Ad Atene Papandreu a sinistra e Karamanlis a destra sono le grande «case politiche» che si alternano al potere. Altrove, in certi Paesi del Medio Oriente e dell’Asia Centrale, non c’è neppure alternanza. Assad in Siria, Gheddafi in Libia, Aliyev in Azerbaigian: il potere si trasmette con il Dna, come tra gli sceicchi del Golfo o nella partitocrazia del nuovo Iraq democratico, dove il principale gruppo sciita - dopo la scomparsa di Abdelaziz Hakim - si avvia alle elezioni del prossimo gennaio sotto il comando del figlio Ammar, 38 anni. Successione scontata, indiscussa. Su cui non c’è da scherzare. Niente di paragonabile alla Francia, naturalmente, dove il Nouvel Observateur può permettersi di lanciare un sondaggio tra i lettori: «Secondo voi Louis, figlio 12enne del presidente, deve essere nominato ambasciatore negli Stati Uniti?». Dal centro-destra potrebbero ribattere che l’ascesa del biondo Jean Sarkozy non è paragonabile alla caduta di Jean-Christophe Mitterrand, il figlio del presidente-mostro sacro, finito in galera per traffico d’armi in Africa sotto l’ombra dell’augusto padre-intellettuale socialista.
Un po’ come Mark Thatcher, figlio unico della Lady di Ferro britannica: da playboy ad aiuto-golpista in Guinea Equatoriale (quattro anni di carcere con la condizionale). In Africa è stata (appena) macchiata la carriera del figlio del presidente cinese Hu Jintao: quest’estate la commissione anti-corruzione della Namibia ha ventilato il suo coinvolgimento in un losco affare da 70 milioni di dollari che ruota intorno alla compagnia Nuctech di cui era a capo Hu Haifeng, 38 anni. Bustarelle per forniture di scanner. Difficile che Hu junior sia volato a Windhoek per essere ascoltato come testimone.
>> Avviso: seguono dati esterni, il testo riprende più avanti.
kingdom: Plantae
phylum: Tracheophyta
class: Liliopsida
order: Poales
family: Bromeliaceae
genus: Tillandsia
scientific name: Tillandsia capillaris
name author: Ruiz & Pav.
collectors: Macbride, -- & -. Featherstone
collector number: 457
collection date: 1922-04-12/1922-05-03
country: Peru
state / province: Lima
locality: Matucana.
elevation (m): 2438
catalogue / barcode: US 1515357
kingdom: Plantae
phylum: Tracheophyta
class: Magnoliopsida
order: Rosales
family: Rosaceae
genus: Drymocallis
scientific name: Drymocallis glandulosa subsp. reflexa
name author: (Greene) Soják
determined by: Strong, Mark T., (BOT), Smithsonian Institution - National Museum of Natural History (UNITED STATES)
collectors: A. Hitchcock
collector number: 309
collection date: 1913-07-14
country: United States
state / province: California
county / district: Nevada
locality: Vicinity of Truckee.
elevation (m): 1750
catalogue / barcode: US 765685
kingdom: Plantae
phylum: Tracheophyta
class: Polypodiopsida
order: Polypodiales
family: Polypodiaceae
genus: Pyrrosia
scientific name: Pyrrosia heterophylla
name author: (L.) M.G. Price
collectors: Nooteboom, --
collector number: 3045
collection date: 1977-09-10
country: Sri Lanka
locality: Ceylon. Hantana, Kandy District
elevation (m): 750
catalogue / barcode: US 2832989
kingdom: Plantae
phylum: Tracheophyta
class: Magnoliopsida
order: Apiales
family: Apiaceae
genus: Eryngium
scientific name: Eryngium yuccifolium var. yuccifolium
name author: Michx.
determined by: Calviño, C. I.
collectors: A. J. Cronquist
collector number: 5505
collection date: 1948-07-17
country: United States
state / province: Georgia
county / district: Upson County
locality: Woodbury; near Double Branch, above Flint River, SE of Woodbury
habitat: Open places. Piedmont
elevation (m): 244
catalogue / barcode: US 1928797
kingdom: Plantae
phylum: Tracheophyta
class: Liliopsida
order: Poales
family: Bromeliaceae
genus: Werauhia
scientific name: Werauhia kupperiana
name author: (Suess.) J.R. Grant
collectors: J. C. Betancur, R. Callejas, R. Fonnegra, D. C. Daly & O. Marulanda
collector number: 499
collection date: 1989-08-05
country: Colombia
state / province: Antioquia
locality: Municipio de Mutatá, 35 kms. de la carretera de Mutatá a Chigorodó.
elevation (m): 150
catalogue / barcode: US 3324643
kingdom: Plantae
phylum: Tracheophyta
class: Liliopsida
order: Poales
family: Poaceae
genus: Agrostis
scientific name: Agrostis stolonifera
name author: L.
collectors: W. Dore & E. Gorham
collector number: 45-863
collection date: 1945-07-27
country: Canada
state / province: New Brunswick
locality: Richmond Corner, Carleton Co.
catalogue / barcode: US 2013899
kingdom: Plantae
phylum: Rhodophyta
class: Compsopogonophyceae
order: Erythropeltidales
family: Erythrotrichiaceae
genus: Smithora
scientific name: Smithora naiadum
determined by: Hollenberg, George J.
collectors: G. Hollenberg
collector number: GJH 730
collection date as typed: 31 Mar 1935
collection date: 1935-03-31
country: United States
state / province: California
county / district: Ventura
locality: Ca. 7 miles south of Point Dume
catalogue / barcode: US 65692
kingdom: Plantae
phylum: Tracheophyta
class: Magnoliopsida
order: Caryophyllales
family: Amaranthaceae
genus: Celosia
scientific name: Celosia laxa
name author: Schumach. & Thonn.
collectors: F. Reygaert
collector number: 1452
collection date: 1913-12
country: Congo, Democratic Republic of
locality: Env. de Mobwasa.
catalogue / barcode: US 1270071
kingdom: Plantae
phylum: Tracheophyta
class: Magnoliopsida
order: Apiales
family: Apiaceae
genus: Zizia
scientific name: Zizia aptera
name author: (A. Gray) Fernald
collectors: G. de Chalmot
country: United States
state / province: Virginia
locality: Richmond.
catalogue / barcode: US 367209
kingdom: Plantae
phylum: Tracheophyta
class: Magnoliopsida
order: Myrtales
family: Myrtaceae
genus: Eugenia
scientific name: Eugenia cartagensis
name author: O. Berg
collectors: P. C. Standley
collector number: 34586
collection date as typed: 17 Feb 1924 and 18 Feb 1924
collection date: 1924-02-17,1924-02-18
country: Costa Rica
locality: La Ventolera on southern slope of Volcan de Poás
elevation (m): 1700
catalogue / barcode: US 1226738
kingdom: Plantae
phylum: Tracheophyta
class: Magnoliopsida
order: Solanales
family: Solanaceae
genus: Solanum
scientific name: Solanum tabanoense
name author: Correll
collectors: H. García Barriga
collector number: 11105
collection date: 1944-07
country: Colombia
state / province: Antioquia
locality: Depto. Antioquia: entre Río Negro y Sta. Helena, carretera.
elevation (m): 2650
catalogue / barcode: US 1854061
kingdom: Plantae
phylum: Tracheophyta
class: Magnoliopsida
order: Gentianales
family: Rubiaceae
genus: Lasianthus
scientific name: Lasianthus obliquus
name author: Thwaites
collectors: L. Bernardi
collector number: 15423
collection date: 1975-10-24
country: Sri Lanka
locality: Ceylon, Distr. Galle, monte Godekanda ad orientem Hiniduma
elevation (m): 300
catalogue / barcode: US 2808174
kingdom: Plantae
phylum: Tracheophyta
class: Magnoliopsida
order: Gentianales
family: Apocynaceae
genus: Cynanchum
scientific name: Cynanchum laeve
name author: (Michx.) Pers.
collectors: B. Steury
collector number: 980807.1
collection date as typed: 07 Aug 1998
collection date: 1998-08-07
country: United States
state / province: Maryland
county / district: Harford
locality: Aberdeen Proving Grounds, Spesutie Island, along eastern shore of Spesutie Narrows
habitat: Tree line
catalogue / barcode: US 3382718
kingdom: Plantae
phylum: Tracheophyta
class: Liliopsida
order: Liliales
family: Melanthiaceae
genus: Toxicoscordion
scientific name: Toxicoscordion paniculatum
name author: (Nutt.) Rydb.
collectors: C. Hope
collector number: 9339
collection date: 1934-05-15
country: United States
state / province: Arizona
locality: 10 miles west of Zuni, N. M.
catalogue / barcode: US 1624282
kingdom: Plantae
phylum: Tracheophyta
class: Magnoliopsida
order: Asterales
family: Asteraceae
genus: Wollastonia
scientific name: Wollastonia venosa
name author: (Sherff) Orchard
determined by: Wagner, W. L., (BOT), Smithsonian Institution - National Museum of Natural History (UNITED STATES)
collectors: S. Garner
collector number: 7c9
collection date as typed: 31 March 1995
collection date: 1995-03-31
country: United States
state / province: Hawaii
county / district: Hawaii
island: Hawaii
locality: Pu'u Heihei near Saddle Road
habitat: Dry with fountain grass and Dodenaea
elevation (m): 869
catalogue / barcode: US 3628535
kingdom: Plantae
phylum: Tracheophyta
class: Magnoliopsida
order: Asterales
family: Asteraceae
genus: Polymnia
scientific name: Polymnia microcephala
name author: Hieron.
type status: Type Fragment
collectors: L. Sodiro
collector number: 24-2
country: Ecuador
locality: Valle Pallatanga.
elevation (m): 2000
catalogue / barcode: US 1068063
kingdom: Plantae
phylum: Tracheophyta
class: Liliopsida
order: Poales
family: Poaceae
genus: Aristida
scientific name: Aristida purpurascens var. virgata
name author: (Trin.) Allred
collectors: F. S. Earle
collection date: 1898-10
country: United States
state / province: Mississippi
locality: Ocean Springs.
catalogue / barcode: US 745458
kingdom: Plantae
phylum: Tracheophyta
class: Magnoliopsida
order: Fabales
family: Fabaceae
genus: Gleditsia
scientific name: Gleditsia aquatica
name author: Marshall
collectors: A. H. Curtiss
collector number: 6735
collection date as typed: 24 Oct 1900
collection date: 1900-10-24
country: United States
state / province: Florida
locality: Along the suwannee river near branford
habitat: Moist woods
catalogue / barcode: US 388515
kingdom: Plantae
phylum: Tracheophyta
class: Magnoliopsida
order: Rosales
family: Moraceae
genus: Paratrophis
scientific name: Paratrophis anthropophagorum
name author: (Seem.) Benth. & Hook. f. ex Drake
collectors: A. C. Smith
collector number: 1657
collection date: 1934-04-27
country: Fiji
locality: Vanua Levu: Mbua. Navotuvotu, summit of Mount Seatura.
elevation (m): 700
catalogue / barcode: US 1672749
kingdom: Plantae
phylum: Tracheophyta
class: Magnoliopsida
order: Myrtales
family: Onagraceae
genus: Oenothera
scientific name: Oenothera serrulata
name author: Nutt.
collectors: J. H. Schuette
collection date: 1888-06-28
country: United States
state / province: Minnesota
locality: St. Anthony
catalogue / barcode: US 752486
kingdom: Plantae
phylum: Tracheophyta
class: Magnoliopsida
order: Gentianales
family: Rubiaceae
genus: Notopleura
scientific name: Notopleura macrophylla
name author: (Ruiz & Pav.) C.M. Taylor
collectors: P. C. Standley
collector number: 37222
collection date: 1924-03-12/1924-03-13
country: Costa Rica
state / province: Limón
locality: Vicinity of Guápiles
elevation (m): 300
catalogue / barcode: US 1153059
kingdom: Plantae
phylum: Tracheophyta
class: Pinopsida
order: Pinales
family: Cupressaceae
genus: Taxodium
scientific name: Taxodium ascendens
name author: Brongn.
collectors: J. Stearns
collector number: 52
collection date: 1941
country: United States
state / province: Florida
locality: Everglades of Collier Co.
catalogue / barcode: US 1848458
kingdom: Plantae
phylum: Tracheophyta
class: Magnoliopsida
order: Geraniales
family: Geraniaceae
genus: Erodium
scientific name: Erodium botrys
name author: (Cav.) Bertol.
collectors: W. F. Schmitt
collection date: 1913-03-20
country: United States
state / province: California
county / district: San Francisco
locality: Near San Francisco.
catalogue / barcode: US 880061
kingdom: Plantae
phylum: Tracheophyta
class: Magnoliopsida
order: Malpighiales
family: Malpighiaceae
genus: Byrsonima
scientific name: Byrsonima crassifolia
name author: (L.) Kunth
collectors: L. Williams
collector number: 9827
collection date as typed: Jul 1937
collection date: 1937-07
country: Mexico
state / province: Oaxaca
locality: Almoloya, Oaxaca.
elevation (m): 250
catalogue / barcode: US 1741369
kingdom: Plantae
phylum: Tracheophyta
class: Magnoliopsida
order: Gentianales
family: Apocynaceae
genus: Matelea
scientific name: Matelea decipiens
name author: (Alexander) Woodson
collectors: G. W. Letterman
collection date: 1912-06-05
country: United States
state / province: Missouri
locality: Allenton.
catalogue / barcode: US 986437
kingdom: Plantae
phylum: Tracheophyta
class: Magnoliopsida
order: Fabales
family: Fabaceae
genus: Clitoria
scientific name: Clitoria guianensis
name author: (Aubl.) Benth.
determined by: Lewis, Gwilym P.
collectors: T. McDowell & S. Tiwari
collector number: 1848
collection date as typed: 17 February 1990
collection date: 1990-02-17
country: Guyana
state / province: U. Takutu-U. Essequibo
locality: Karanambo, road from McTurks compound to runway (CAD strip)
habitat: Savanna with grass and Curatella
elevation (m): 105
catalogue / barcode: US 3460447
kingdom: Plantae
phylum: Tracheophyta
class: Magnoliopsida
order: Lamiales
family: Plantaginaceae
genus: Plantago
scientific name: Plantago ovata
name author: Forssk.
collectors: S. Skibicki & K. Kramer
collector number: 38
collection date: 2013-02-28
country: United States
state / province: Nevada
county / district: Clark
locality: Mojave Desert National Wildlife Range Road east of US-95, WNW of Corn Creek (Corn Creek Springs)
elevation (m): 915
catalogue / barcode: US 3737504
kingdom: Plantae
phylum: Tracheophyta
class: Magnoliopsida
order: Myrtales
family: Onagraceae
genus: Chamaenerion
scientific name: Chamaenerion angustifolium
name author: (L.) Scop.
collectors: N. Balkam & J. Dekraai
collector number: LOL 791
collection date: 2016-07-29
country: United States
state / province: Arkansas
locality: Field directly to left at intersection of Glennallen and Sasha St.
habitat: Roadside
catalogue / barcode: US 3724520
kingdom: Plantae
Nel frattempo lui era già diventato «segretario del partito » e dunque capo supremo alla Tsinghua Holdings, compagnia high- tech della Qinhua University a Pechino dove il padre si è laureato e lui si è guadagnato un master in ingegneria. Senza spinte, certo. In fondo ha fatto più fatica Elena Basescu, la «Paris Hilton di Bucarest », a entrare nel Parlamento Europeo. La figlia del presidente romeno voleva farsi eleggere nel partito paterno, ma la sollevazione della base gliel’ha impedito. Così ha fondato un suo partito, raccogliendo 200 mila firme. Ed è stata eletta. Una lezione per gli altri «figli di»?